Hi Foxghost, I don’t know if you’re open to discussing the translation for the official version of Shangxian, but I’ve seen some confusion with choices made like “Rex Spiritus” and other titles that some people say feels out of place. As someone who can’t read the original raws, I’m curious about your thought process.
My approach to localization is based on a few principles:
it is fantasy, and so far removed from culture (it is actually very far from the xianxia genre and resembles a jrpg in structure) that it should not need footnotes. Eventually there was an unavoidable one but even that can be skipped. But there should never be a point where you read a word (pinyin), not understand what it means, break immersion by reading the footnote, and come back.
a general reader new to the genre can pick it up and understand it without looking anything up. Even the glossary that explains extended concepts isn't really necessary unless you want to dive into the concepts further. This is doable in fantasy since all of it is explained in narrative anyway.
All the titles that are made up are designed to stick in your brain.
They are also unified for plot/memory reasons. spoiler: if the tree is written latin, the god related to the tree? also Latin. (why no spoiler tag for chunks of text tumblr)
No pinyin unless it has made it as a dictionary word (aiyah, aiyoh,yin-yang, kowtow) or I cannot translate around it. Pinyin (toneless) is easily forgotten even to ppl who are native Chinese and takes a long time to stick.

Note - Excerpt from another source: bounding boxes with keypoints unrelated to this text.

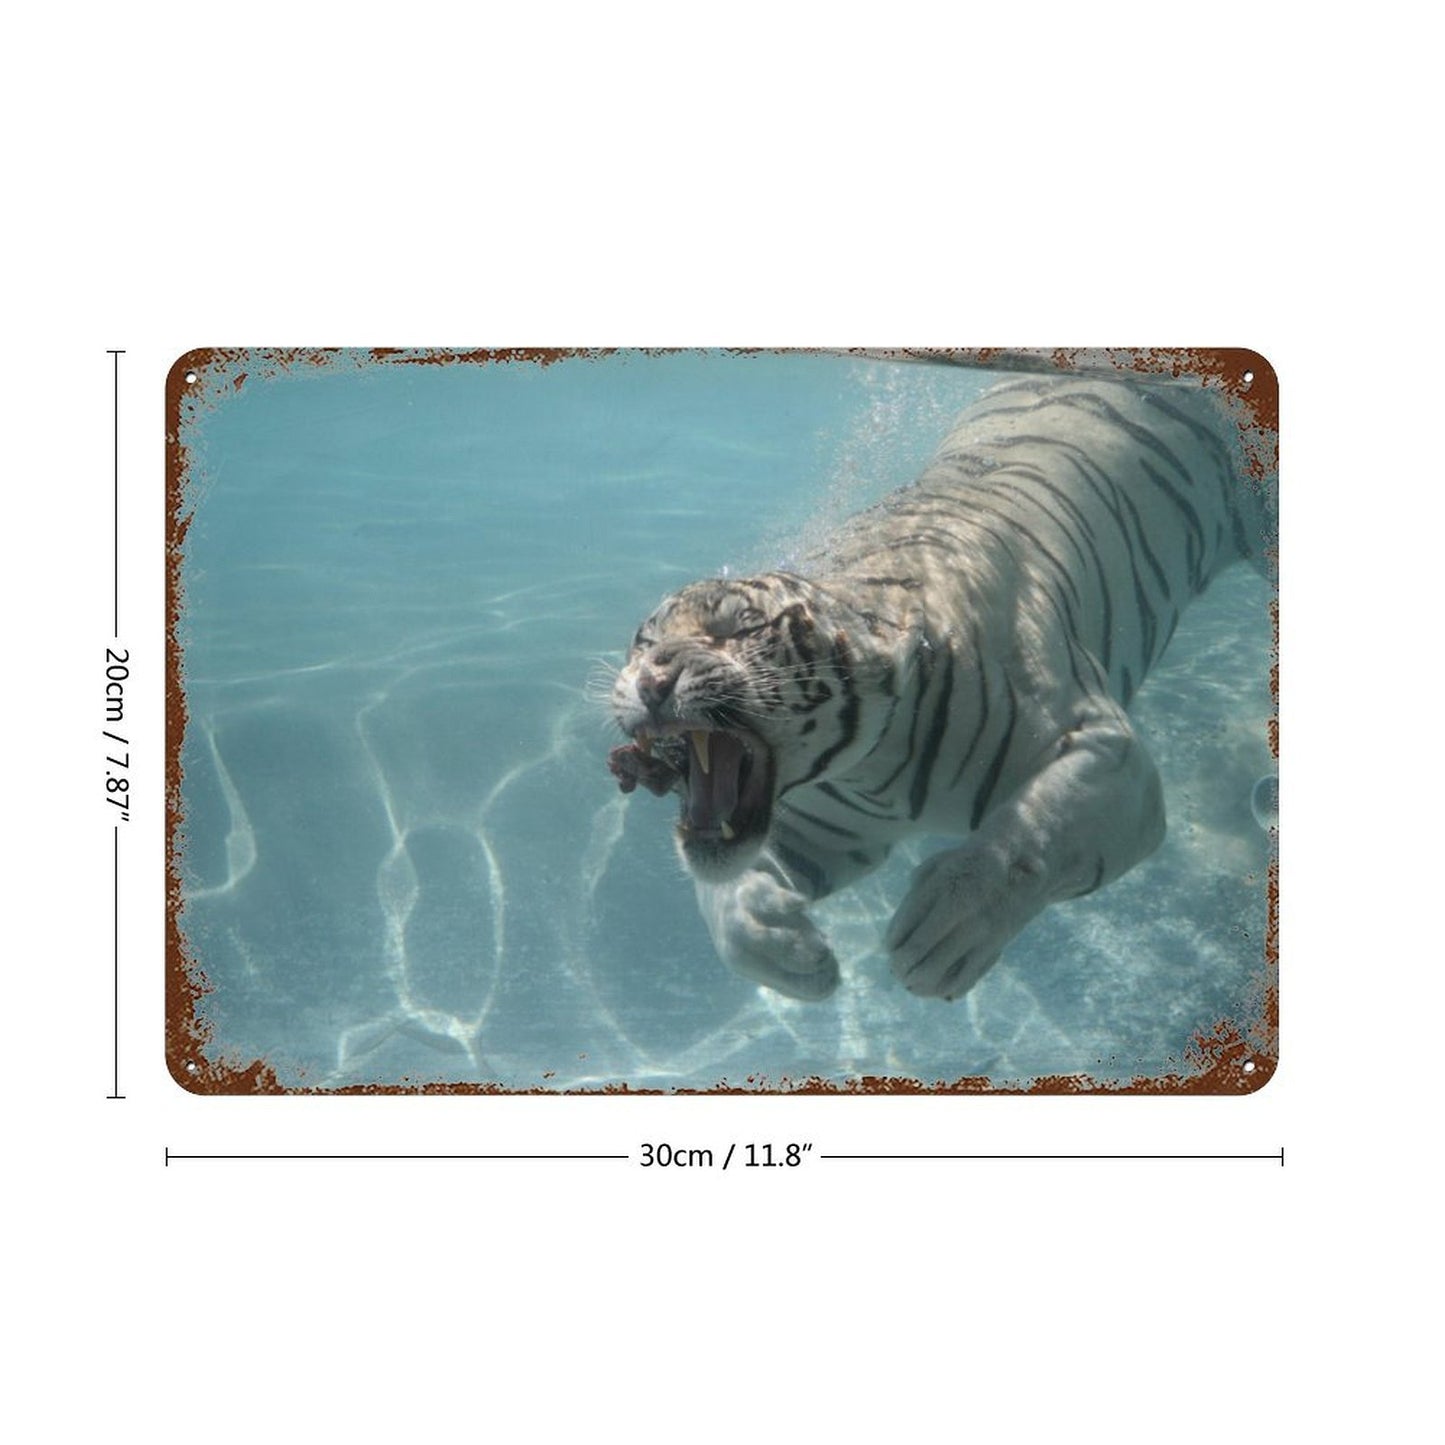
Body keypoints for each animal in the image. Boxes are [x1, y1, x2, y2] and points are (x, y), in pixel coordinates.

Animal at [607, 373, 1277, 1002]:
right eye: (644, 639)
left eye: (738, 626)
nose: (653, 678)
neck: (871, 767)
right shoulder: (824, 831)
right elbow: (725, 895)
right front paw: (783, 945)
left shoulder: (1113, 759)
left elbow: (1034, 832)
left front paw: (947, 928)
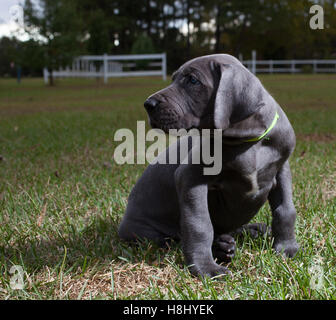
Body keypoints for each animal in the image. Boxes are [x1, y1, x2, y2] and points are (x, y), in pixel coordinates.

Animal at [119, 53, 300, 276]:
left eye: (192, 80)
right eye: (174, 79)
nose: (148, 104)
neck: (247, 140)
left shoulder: (282, 169)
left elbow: (285, 210)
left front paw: (286, 248)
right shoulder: (190, 178)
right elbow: (200, 224)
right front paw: (205, 268)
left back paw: (250, 231)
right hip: (148, 233)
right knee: (175, 238)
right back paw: (220, 248)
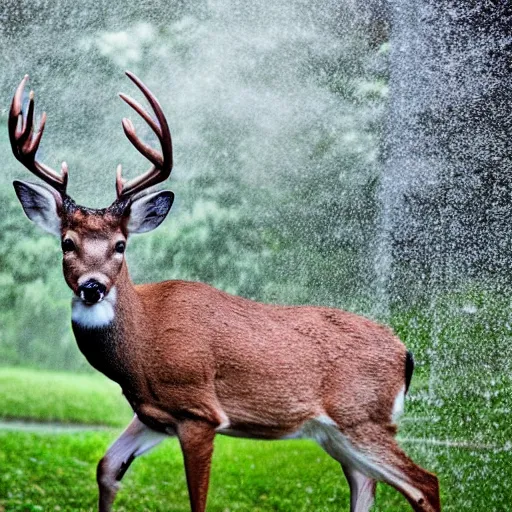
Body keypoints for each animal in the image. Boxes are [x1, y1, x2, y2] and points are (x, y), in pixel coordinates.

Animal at [9, 73, 440, 512]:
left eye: (120, 245)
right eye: (67, 242)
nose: (92, 287)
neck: (142, 344)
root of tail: (405, 353)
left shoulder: (199, 410)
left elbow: (197, 500)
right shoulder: (152, 415)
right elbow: (106, 467)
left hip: (361, 416)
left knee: (425, 482)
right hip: (335, 432)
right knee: (367, 483)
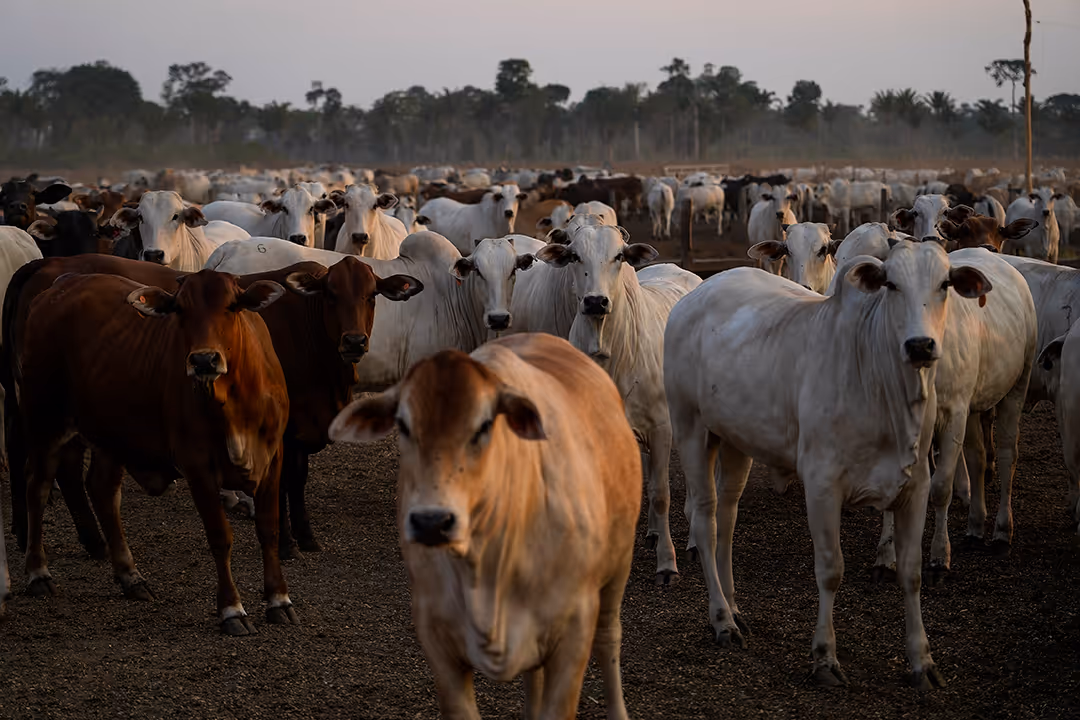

tl-dr: you can put this through a screen reader and it will be perfectly accessible. That's the general principle.
Now onto the current convention in Chinese to English fantasy translation:
Latin is great for things that humans didn't name. (Like Rex Lapis being Zhongli's title in Genshin Impact's Liyue region)
it is no longer the norm to transliterate a lot of things. (it was more than 10 years ago but we've moved on.) Now the only things transliterated are actual names and actual places.
Which is why all the cities in this novel got a new name -- the original were made up (they also sounded made up) and easily readable as having "meanings" and therefore so does the English counterpart.